Irmandy Wicaksono is a Ph.D. candidate at the Massachusetts Institute of Technology, pursuing a career in transdisciplinary engineering. One of his specialties is “soft electronics” – from biomedical suits to knitted instruments, these creations integrate the world of fiber and electricity in a way that revolutionizes both.
Take the KnittedKeyboard II, a fabric keyboard that senses your touch and responds musically – taking into account not just the location of your touch, but the pressure and stretch exerted on the fibers. It can even sense when a hand is merely hovering over it. All this it translates through its electronic interface into playable music, creating a keyboard more sensitive than traditional instruments to the human touch.
Naturally, seeing an engineer choose knitting got us excited to learn more – so we reached out. Wicaksono generously agreed to answer a few burning questions, such as:
“Why a keyboard?”
“Keyboard is one of the most played musical instruments in the world, and it involves a lot of surface-contact interaction. Textiles, as soft substrates, are highly deformable and palpable materials, making them a great candidate for physical interfaces.
It enables performers to experience this embodied interaction and organic experience as they explore the seamless texture and materiality of the electronic textile keyboard. The fact that the knitted keyboard is squishy and elastic, while also intrinsically integrated with fabric sensors that are responsive to pressure and stretch, enables an intimate relationship between the physical gestures and the sound.
A keyboard made out of fabric, besides providing new interactions and tactile experiences for musical expressions, can also be easily folded, rolled up, and packed in our luggage like a pair of socks or a scarf.”
“Knitting has several advantages, including the ability to create intricate forms, patterns, and structures from two to three-dimensional fabrics, socks, or garments.
By developing architectured textiles through the knit configuration and construction of functional and non-functional fibers and yarns, I can engineer the electrical and mechanical properties of the knits to custom develop e-textiles for various applications. I really like to introduce new functions into textiles without really disrupting their feels and appearance, so most of my work are about these seamless integrations of sensor technologies that are invisibly knitted within the textile structures.
Textile is such an interesting and multi-disciplinary medium for me, as it is a material that has moved cultures forward from every lens, involving the arts through immateriality and aesthetics, and functions through design, material science, and structural engineering.”
“Any advice for creators looking to innovate with THEIR craft, but unsure how to break into other modalities?”

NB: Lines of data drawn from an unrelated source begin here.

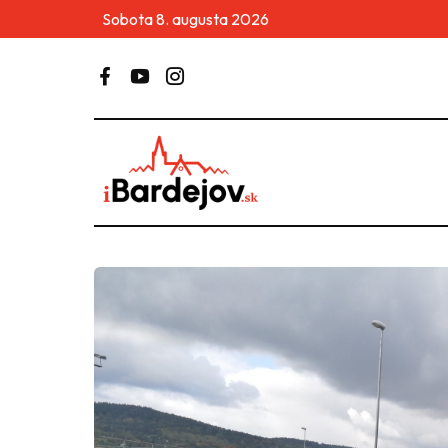
Sobota 8. augusta 2026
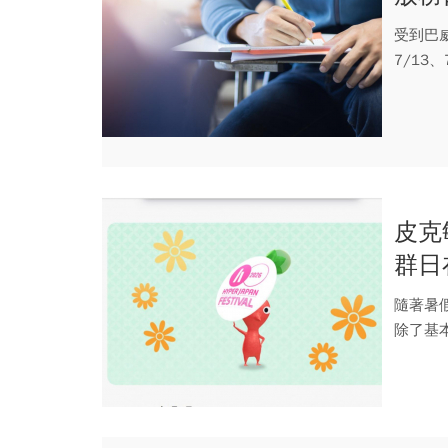
驗試
受到巴威
7/13
皮克
群日
勵、
隨著暑假
除了基本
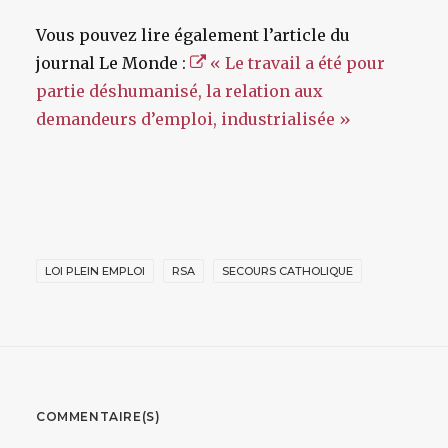
Vous pouvez lire également l’article du
journal Le Monde :
« Le travail a été pour
partie déshumanisé, la relation aux
demandeurs d’emploi, industrialisée »
LOI PLEIN EMPLOI
RSA
SECOURS CATHOLIQUE
COMMENTAIRE(S)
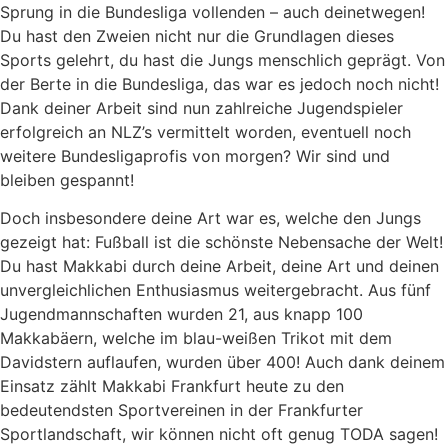
Sprung in die Bundesliga vollenden – auch deinetwegen!
Du hast den Zweien nicht nur die Grundlagen dieses
Sports gelehrt, du hast die Jungs menschlich geprägt. Von
der Berte in die Bundesliga, das war es jedoch noch nicht!
Dank deiner Arbeit sind nun zahlreiche Jugendspieler
erfolgreich an NLZ’s vermittelt worden, eventuell noch
weitere Bundesligaprofis von morgen? Wir sind und
bleiben gespannt!
Doch insbesondere deine Art war es, welche den Jungs
gezeigt hat: Fußball ist die schönste Nebensache der Welt!
Du hast Makkabi durch deine Arbeit, deine Art und deinen
unvergleichlichen Enthusiasmus weitergebracht. Aus fünf
Jugendmannschaften wurden 21, aus knapp 100
Makkabäern, welche im blau-weißen Trikot mit dem
Davidstern auflaufen, wurden über 400! Auch dank deinem
Einsatz zählt Makkabi Frankfurt heute zu den
bedeutendsten Sportvereinen in der Frankfurter
Sportlandschaft, wir können nicht oft genug TODA sagen!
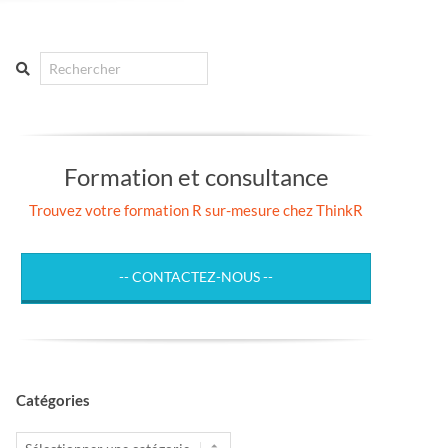
Search
Formation et consultance
Trouvez votre formation R sur-mesure chez ThinkR
-- CONTACTEZ-NOUS --
Catégories
Catégories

“My grandma was a skilled weaver who produced beautiful traditional textiles that were both intricate and meaningful. Watching her work tirelessly at her loom, I came to appreciate the amount of skill, patience, and creativity required to create such works of art.
Don’t be afraid to get our hands dirty. Sometimes we’re too used to what we’re comfortable with, that we are reluctant to trying out new craft technologies. It took me a while to move from cut-and-sew methods to digital fabrication of machine knitting, but I’m so glad I took the time and efforts to familiarize myself with how machine knitting works.